Начиная с 30-х годов нашего столетия персоналистские темы вновь зазвучали в контексте определенной исторической ситуации и стали актуальными в духовной борьбе. Мы не хотели бы связывать персонализм с теми частными исследованиями, которые не могут претендовать ни на исчерпывающий характер, ни на окончательное решение проблемы. Но они по крайней мере являются показательными и дают ясное представление о самом движении, не лишенном, впрочем, внутреннего единства. Проследим же за ним.

 

Европейский нигилизм. Это  направление мысли родилось в  ходе кризиса 1929 года, похоронным звоном известившего о конце европейского благополучия и привлекшего внимание к происходящим революциям. Тревогам и бедам, которые тогда начались, одни давали чисто техническое объяснение, другие — чисто моральное. Некоторые  молодые люди полагали, со своей  стороны, что зло носит одновременно экономический и моральный характер, что оно коренится и во внешних  структурах, и в сердцах людей; следовательно, средства, используемые в борьбе с ним, не должны ограничиваться только экономической революцией или  революцией духовной. А поскольку  человек всегда остается человеком, необходимо было найти прочные узы, связывающие одно с другим. Надо было начать с анализа этих кризисных  явлений, чтобы расчистить и тот  и другой путь.

 

Духовный кризис является кризисом типично европейского человека, родившегося вместе с буржуазным обществом. Последнее полагало, что  создало разумное существо, в котором  животное начало окончательно подчинено  победоносному разуму, а страсти  нейтрализованы стремлением к благополучию. За истекшие сто лет эта уверенная  в своей непоколебимости цивилизация  получила три грозных предостережения: Маркс за согласованностью экономических  интересов открыл лежащую в ее основе беспощадную борьбу социальных сил; Фрейд за психологической стабильностью  обнаружил кипящий котел инстинктов; наконец, Ницше возвестил о рождении европейского нигилизма, чтобы потом  передать слово Достоевскому. Последовавшие  затем две мировые войны, которые  привели к образованию милитаризованных государств и концентрационных лагерей, стали мощной оркестровкой этих тем. Сегодня европейский нигилизм распространился  и набирает силу вслед за отступлением великих идей, вдохновлявших наших  отцов: христианской веры, веры в науку, разум, долг. У этого потерявшего  надежду мира есть свои философы, говорящие  об абсурде и отчаянии, свои писатели, осыпающие насмешками все вокруг. У него есть и свои, хотя менее  яростные, массы. «Крайняя безнадежность  в том, — говорил Кьеркегор, —  что остается надежда». Господство самодовольной посредственности, несомненно, и есть современная форма небытия, а возможно, как считал Бернанос, и современная форма демонического.

(Сохраненные записи)
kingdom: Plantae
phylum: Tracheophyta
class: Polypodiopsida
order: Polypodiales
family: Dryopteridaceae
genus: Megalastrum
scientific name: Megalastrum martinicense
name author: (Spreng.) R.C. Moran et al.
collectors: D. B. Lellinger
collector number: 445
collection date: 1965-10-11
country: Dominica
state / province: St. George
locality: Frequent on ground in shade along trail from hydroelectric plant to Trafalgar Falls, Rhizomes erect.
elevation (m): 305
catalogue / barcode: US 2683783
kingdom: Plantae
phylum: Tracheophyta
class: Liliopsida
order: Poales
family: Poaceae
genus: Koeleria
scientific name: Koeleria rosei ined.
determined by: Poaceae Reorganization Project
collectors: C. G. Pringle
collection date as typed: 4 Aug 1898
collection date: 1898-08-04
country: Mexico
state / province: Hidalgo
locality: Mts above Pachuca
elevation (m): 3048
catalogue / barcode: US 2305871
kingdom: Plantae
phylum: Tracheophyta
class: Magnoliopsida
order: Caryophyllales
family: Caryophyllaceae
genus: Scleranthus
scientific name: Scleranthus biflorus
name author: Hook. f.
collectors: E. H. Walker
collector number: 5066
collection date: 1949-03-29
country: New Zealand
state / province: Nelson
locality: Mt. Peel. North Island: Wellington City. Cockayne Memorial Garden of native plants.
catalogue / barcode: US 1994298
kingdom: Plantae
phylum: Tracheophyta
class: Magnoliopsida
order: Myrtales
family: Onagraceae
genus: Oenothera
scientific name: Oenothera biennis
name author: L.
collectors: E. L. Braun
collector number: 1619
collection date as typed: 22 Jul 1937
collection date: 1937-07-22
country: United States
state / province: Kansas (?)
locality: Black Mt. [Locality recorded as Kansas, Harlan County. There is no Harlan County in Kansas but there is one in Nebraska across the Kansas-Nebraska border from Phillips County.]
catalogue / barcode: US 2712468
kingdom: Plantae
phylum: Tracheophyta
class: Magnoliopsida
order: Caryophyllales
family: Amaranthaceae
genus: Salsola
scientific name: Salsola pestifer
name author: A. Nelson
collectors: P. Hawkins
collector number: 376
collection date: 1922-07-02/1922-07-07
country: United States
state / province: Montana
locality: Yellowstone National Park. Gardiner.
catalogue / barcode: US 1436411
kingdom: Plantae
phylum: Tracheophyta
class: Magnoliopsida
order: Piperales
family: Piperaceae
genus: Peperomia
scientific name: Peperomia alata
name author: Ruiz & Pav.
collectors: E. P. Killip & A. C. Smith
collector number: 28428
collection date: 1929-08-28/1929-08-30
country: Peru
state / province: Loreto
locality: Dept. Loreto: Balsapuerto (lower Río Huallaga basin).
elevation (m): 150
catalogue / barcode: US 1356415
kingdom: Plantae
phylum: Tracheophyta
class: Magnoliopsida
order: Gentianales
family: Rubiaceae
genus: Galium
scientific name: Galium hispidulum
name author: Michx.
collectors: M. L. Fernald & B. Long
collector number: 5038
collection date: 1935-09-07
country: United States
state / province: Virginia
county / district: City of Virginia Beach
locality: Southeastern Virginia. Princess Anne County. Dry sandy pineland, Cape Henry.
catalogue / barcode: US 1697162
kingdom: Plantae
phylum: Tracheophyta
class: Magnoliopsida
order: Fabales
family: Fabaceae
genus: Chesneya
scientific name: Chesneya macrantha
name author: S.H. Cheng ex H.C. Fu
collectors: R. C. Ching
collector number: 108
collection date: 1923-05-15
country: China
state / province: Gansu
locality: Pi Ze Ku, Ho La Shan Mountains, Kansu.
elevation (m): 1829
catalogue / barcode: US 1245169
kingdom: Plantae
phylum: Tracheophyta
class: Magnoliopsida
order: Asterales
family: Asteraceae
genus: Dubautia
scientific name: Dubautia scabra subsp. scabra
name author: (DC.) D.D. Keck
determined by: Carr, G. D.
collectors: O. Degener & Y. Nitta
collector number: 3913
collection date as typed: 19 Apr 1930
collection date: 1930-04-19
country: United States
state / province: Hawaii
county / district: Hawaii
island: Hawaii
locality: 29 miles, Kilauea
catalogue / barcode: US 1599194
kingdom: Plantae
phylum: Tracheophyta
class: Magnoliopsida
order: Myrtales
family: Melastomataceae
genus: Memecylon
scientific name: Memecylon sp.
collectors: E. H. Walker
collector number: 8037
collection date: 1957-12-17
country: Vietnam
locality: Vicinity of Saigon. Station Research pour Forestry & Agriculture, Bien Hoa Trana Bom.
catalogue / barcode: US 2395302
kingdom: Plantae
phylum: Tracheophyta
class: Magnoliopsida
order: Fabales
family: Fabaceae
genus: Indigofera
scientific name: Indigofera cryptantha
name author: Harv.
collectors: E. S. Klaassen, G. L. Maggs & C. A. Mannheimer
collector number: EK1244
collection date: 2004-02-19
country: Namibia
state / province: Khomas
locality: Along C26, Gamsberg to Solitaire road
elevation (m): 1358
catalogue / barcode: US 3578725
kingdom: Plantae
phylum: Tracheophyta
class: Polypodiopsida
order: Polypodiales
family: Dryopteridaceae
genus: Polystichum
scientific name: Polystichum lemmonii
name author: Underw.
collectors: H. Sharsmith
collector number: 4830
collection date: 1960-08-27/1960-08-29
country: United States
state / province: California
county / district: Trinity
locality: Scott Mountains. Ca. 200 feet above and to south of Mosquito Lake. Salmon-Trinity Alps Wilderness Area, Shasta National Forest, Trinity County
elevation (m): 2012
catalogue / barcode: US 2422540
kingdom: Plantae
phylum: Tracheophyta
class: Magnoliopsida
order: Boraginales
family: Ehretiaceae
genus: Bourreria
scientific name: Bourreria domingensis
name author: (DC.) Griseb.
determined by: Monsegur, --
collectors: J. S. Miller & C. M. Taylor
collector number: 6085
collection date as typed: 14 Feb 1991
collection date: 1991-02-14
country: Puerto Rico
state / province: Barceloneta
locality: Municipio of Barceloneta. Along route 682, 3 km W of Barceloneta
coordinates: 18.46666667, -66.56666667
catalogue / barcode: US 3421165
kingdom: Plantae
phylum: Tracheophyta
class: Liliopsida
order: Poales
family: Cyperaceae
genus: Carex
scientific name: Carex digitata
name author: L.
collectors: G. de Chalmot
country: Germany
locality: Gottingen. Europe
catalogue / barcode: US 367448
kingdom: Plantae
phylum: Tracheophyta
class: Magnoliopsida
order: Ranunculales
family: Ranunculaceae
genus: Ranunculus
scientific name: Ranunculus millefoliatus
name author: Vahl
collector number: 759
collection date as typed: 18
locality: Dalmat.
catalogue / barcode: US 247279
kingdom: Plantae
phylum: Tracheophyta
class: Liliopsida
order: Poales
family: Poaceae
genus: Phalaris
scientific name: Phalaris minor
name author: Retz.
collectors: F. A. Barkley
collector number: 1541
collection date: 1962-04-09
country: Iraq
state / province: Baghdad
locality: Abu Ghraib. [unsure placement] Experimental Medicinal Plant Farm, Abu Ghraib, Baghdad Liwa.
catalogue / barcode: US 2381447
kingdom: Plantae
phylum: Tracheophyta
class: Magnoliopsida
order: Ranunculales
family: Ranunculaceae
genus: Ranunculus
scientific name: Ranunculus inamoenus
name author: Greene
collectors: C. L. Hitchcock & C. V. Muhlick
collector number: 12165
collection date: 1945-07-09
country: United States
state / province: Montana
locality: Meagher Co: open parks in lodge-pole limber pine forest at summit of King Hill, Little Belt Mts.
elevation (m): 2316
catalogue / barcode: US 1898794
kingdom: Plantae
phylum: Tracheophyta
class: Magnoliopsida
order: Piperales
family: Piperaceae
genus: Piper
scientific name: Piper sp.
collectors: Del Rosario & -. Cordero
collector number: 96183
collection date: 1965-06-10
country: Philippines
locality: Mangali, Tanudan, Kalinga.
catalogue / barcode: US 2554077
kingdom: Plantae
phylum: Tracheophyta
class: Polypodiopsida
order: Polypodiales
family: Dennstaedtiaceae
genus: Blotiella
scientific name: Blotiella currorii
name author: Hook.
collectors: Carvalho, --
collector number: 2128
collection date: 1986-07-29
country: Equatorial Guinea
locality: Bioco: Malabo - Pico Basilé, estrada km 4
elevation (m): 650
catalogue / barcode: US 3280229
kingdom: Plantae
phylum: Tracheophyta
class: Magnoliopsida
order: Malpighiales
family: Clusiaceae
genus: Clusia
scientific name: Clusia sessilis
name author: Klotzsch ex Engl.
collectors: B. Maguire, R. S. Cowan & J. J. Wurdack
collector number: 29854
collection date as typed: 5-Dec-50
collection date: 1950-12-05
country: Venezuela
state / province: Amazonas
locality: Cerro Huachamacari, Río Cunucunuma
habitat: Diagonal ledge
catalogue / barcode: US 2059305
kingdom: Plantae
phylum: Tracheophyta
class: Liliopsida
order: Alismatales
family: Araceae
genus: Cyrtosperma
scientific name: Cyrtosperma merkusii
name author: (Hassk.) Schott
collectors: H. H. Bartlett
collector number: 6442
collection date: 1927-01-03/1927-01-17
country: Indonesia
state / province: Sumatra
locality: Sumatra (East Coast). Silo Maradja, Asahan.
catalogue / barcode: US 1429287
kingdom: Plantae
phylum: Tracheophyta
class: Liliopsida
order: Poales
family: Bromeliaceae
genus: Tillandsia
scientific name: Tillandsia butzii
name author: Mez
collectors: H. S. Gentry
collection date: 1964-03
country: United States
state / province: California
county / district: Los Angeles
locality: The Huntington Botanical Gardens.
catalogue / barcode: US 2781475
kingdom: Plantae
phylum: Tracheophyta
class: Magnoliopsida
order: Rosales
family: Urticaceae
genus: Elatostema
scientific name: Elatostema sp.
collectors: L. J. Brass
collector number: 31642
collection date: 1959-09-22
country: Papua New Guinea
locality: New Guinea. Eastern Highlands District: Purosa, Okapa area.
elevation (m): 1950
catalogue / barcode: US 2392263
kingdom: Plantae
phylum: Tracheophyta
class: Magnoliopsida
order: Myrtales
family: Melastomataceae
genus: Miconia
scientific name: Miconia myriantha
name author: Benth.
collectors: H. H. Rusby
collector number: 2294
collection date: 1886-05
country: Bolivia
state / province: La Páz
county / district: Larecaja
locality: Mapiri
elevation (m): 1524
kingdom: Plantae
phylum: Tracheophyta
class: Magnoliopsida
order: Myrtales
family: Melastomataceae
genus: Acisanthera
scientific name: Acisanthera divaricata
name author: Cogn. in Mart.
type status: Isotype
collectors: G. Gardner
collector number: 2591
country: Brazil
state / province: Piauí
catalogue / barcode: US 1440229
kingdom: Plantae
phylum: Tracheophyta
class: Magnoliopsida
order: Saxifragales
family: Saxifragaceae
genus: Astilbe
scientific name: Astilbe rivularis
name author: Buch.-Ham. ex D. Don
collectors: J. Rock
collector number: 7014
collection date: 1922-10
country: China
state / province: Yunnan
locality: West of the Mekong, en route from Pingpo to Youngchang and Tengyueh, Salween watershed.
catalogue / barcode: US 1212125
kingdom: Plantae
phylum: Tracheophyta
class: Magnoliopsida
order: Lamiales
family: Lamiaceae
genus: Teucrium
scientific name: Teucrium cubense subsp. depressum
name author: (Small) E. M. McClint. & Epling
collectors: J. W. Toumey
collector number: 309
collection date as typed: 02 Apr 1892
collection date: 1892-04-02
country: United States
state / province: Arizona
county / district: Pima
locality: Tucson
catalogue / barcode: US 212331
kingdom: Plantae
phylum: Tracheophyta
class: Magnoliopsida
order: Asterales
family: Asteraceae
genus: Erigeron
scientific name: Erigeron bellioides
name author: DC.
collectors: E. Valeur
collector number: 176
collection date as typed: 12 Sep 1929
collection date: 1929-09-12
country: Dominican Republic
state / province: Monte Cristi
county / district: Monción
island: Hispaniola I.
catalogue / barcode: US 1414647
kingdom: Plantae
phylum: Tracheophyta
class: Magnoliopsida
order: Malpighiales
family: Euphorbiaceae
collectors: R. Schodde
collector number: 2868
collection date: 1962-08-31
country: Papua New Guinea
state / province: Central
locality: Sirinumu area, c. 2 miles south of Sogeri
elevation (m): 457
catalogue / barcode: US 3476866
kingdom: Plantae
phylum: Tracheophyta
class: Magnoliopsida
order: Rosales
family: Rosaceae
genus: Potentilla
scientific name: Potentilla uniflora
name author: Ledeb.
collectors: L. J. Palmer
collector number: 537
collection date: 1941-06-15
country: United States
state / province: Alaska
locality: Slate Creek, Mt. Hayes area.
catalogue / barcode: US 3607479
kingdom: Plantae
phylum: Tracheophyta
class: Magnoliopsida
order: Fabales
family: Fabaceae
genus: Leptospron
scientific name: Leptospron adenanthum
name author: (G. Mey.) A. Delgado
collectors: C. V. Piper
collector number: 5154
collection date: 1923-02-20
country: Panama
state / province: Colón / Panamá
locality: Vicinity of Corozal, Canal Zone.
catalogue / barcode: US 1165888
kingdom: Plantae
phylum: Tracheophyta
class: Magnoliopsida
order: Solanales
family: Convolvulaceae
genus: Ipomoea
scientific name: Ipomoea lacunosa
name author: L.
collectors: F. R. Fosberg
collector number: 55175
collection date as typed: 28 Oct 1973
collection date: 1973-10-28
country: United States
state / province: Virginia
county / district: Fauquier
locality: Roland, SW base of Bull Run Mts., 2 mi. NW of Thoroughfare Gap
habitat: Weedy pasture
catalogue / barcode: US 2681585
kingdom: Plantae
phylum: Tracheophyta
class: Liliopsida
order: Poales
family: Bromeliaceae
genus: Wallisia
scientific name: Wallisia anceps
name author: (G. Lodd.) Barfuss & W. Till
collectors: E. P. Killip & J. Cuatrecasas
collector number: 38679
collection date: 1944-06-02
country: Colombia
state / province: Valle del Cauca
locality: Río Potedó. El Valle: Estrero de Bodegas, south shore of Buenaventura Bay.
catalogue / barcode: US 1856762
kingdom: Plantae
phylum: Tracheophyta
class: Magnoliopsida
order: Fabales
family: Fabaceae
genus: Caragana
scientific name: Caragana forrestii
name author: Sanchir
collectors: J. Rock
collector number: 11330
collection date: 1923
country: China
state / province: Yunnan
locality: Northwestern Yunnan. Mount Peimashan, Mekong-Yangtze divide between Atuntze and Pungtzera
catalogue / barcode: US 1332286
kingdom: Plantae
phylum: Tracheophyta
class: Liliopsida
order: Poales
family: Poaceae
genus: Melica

== Обязательные задания ==
1: Определите, соответствуют ли отрывку о европейском нигилизме утверждения: (а) персоналистские темы вновь зазвучали начиная с 30-х годов; (б) слова о крайней безнадежности принадлежат Бернаносу; (в) Ницше передал слово Фрейду. Ответ на каждое дайте словом «да» или «нет» и приведите решающие слова отрывка дословно.
2: Перечислите все имена людей, которые упоминаются в отрывке о европейском нигилизме.
3: Продолжите отрывок о европейском нигилизме, начав сразу после его последнего предложения.
Записи в этой работе никакой роли не играют.

== Ответы к заданиям ==
1:
(а) Да: «Начиная с 30-х годов нашего столетия персоналистские темы вновь зазвучали».
(б) Нет: «говорил Кьеркегор».
(в) Нет: «Ницше возвестил о рождении европейского нигилизма» и «передать слово Достоевскому».

2: Маркс, Фрейд, Ницше, Достоевский, Кьеркегор, Бернанос.

3:
 

Мы уже не знаем, что  есть человек, а поскольку сегодня  на наших глазах он переживает удивительные метаморфозы, считается, что и человеческой природы больше не существует. Для  одних это означает: человеку все  по силам, и они вновь обретают надежду; для других — человеку все  дозволено, и они устремляются вперед сломя голову; для третьих, наконец, — все дозволено делать с человеком, и вот уже Бухенвальд. Все, что  могло бы помочь нам преодолеть этот разброд, уже исчерпано или близко к исчерпанию. Игра идей достигла своего предела в системе Гегеля; она  действительно возвестила конец  философии, той философии, которая  явилась лишь замысловатым сооружением, скрывающим за собой наши тревоги. Религиозное  отчуждение завершилось признанием бога философов и банкиров, и перед  лицом этого идола нам ничего не остается, как провозгласить смерть Бога. И если в ближайшее время  новые войны не остановят развитие техники, мы, пресытившись комфортом, возможно, вскоре провозгласим и смерть благополучия. На наших глазах иссякают источники, некогда питавшие XIV век, и приближается время, когда надо будет заново «возрождать» Возрождение[235].